Former Co Antrim schoolhouse to begin a new chapter as a tea-room
A historic former Co Antrim schoolhouse, set up in response to the Great Famine, is to get a new lease of life as a tea-room.
It's hoped plans to transform the former Dundrod National School into a 30-seat cafe will take shape this year.
The single-storey schoolhouse was built in 1847 as one of the first agricultural schools in Ireland.
Dundrod woman Jennifer Campbell (38) is behind the latest project. Her husband, Ian, is a former pupil of the school, which is based in the grounds of Dundrod Presbyterian Church.
The building is still owned by the church but has been disused for around 20 years.
Jennifer said: "My children go to the school nearby and I go to the church, so I was always in the area and just wanted to see it used for something.
"As a farmer's daughter I was always used to feeding other people, I've always thought it was a lovely building and opening a tea-room is something I've always wanted to do."
She hopes to call the business Peace of Cake.
The building on the Leathemstown Road was given B2 listed status in 2001 because it is of special architectural and historic interest.
Azman Khairuddin from Big Design Architecture said he was excited to work on the listed building.

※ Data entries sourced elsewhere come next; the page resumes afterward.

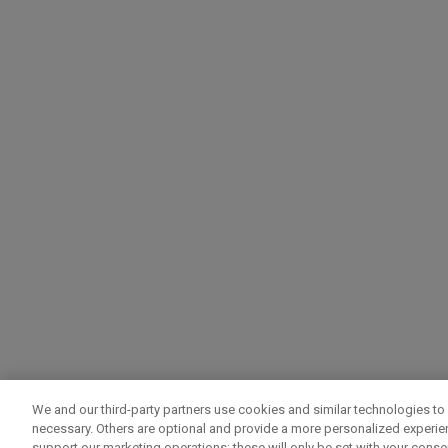
We and our third-party partners use cookies and similar technologies to 
necessary. Others are optional and provide a more personalized experi
support our marketing operations; these will only be set with your consent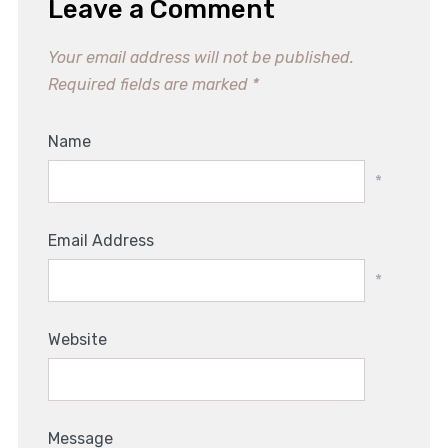
Leave a Comment
Your email address will not be published.
Required fields are marked
*
Name
*
Email Address
*
Website
Message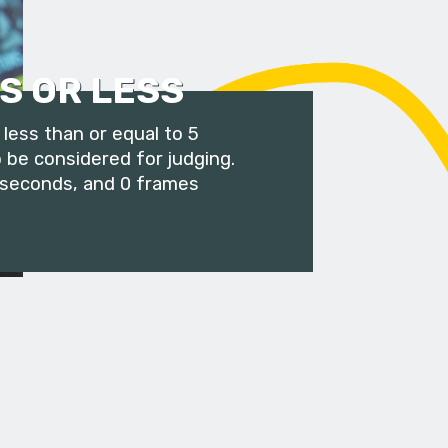
S OR LESS
less than or equal to 5
 be considered for judging.
 seconds, and 0 frames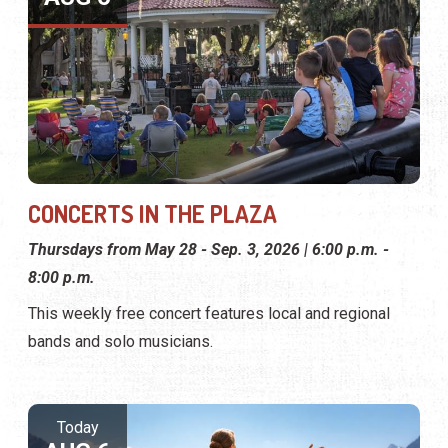
CONCERTS IN THE PLAZA
Thursdays from May 28 - Sep. 3, 2026 | 6:00 p.m. -
8:00 p.m.
This weekly free concert features local and regional
bands and solo musicians.
Today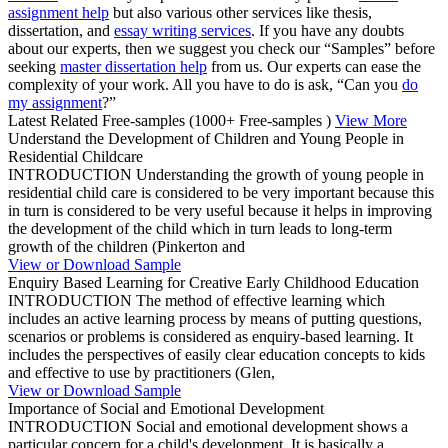
assignment help
but also various other services like thesis,
dissertation, and
essay writing services
. If you have any doubts
about our experts, then we suggest you check our “Samples” before
seeking
master dissertation help
from us. Our experts can ease the
complexity of your work. All you have to do is ask, “Can you
do
my assignment
?”
Latest Related Free-samples
(1000+ Free-samples )
View More
Understand the Development of Children and Young People in
Residential Childcare
INTRODUCTION Understanding the growth of young people in
residential child care is considered to be very important because this
in turn is considered to be very useful because it helps in improving
the development of the child which in turn leads to long-term
growth of the children (Pinkerton and
View or Download Sample
Enquiry Based Learning for Creative Early Childhood Education
INTRODUCTION The method of effective learning which
includes an active learning process by means of putting questions,
scenarios or problems is considered as enquiry-based learning. It
includes the perspectives of easily clear education concepts to kids
and effective to use by practitioners (Glen,
View or Download Sample
Importance of Social and Emotional Development
INTRODUCTION Social and emotional development shows a
particular concern for a child's development. It is basically a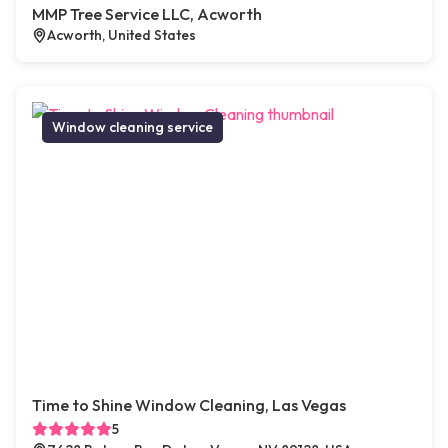
MMP Tree Service LLC, Acworth
Acworth, United States
Window cleaning service
Time to Shine Window Cleaning, Las Vegas
5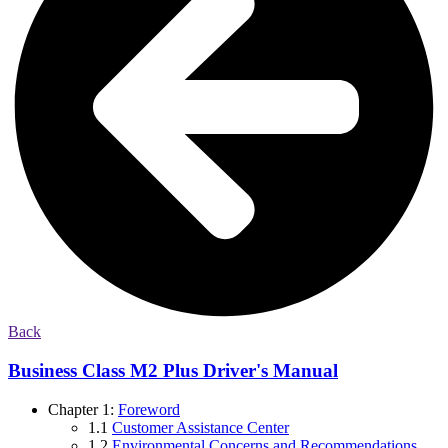
Back
Business Class M2 Plus Driver's Manual
Chapter 1:
Foreword
1.1
Customer Assistance Center
1.2
Environmental Concerns and Recommendations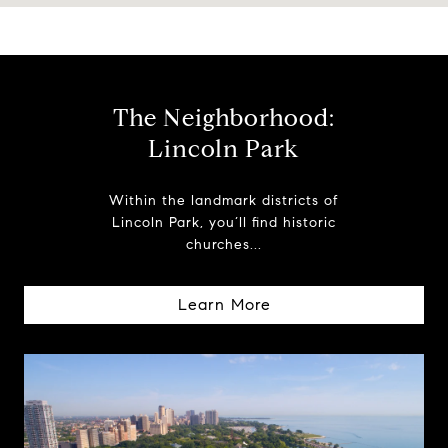
The Neighborhood:
Lincoln Park
Within the landmark districts of
Lincoln Park, you’ll find historic
churches...
Learn More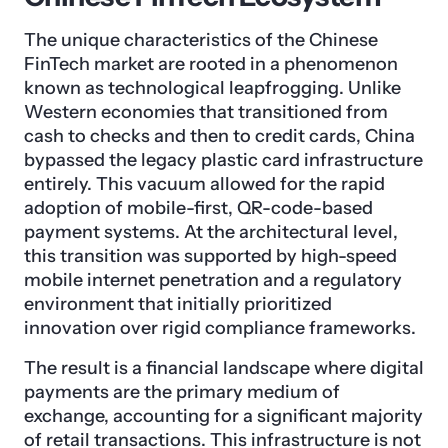
The unique characteristics of the Chinese
FinTech market are rooted in a phenomenon
known as technological leapfrogging. Unlike
Western economies that transitioned from
cash to checks and then to credit cards, China
bypassed the legacy plastic card infrastructure
entirely. This vacuum allowed for the rapid
adoption of mobile-first, QR-code-based
payment systems. At the architectural level,
this transition was supported by high-speed
mobile internet penetration and a regulatory
environment that initially prioritized
innovation over rigid compliance frameworks.
The result is a financial landscape where digital
payments are the primary medium of
exchange, accounting for a significant majority
of retail transactions. This infrastructure is not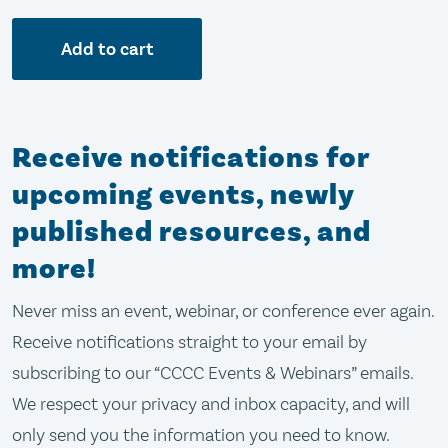
Add to cart
Receive notifications for
upcoming events, newly
published resources, and
more!
Never miss an event, webinar, or conference ever again.
Receive notifications straight to your email by
subscribing to our “CCCC Events & Webinars” emails.
We respect your privacy and inbox capacity, and will
only send you the information you need to know.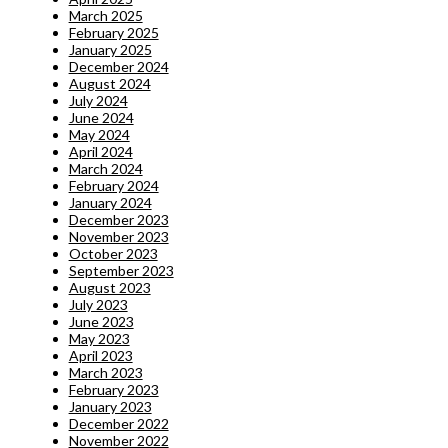
March 2025
February 2025
January 2025
December 2024
August 2024
July 2024
June 2024
May 2024
April 2024
March 2024
February 2024
January 2024
December 2023
November 2023
October 2023
September 2023
August 2023
July 2023
June 2023
May 2023
April 2023
March 2023
February 2023
January 2023
December 2022
November 2022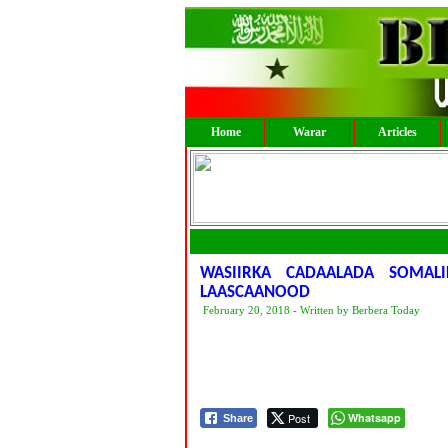
Home
Warar
Articles
WASIIRKA CADAALADA SOMA
LAASCAANOOD
February 20, 2018 - Written by Berbera Today
Post
Whatsapp
Share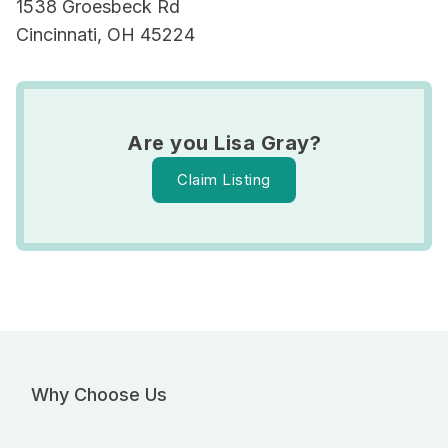
1538 Groesbeck Rd
Cincinnati, OH 45224
Are you Lisa Gray?
Claim Listing
Why Choose Us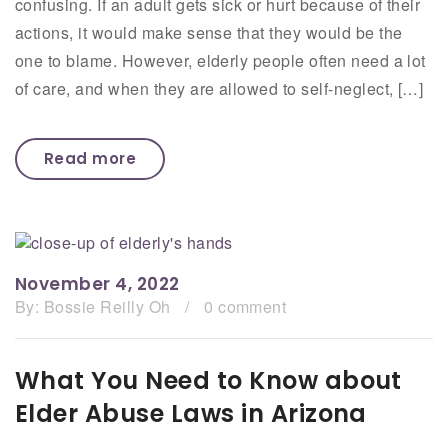
confusing. If an adult gets sick or hurt because of their
actions, it would make sense that they would be the
one to blame. However, elderly people often need a lot
of care, and when they are allowed to self-neglect, […]
Read more
November 4, 2022
By:
Bossie Reilly Oh
/
0 comment
What You Need to Know about
Elder Abuse Laws in Arizona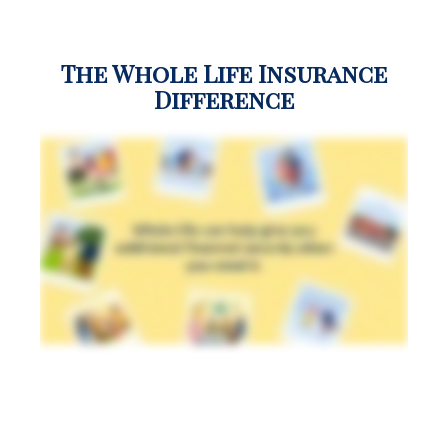
The Whole Life Insurance
Difference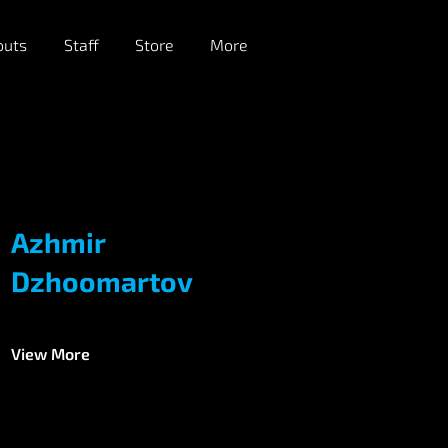
outs
Staff
Store
More
Azhmir
Dzhoomartov
View More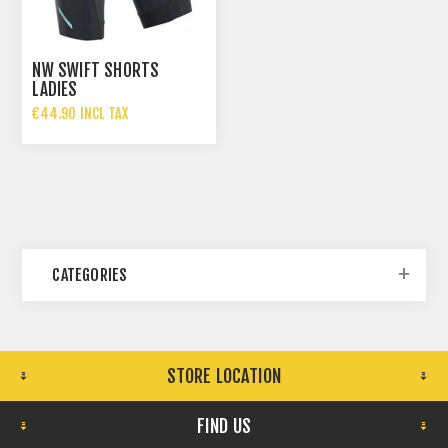
NW SWIFT SHORTS
LADIES
€44.90 INCL TAX
CATEGORIES
STORE LOCATION
FIND US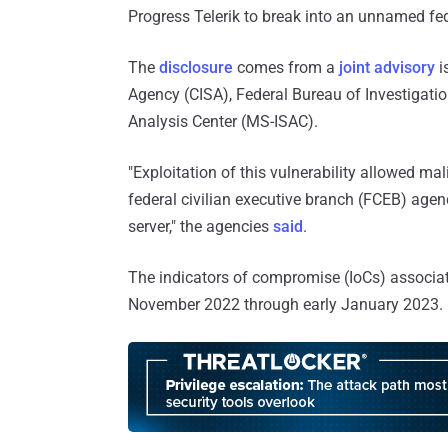
Progress Telerik to break into an unnamed fede
The
disclosure
comes from a
joint advisory
i
Agency (CISA), Federal Bureau of Investigatio
Analysis Center (MS-ISAC).
"Exploitation of this vulnerability allowed ma
federal civilian executive branch (FCEB) agen
server," the agencies
said
.
The indicators of compromise (IoCs) associate
November 2022 through early January 2023.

He explained: "The idea is to retain a lot of the original character. The outside of the building will be restored to its original finish with white painted walls and black windowsills."
The former school was built in 1847 as Dundrod Ordinary Agricultural School.
Agricultural schools were set up in the aftermath of the Famine to pass on skills such as crop management and animal husbandry.
Landlord, the Marquis of Hertford, supplied a plot of farm land and helped pay for the construction of the schoolhouse itself.
The facility opened on May 1, 1848, with Isaac Lowry as master, and became a National School five years later.
The Dundrod school continued to operate until the mid-1970s and was later used as a church hall for the neighbouring Presbyterian church.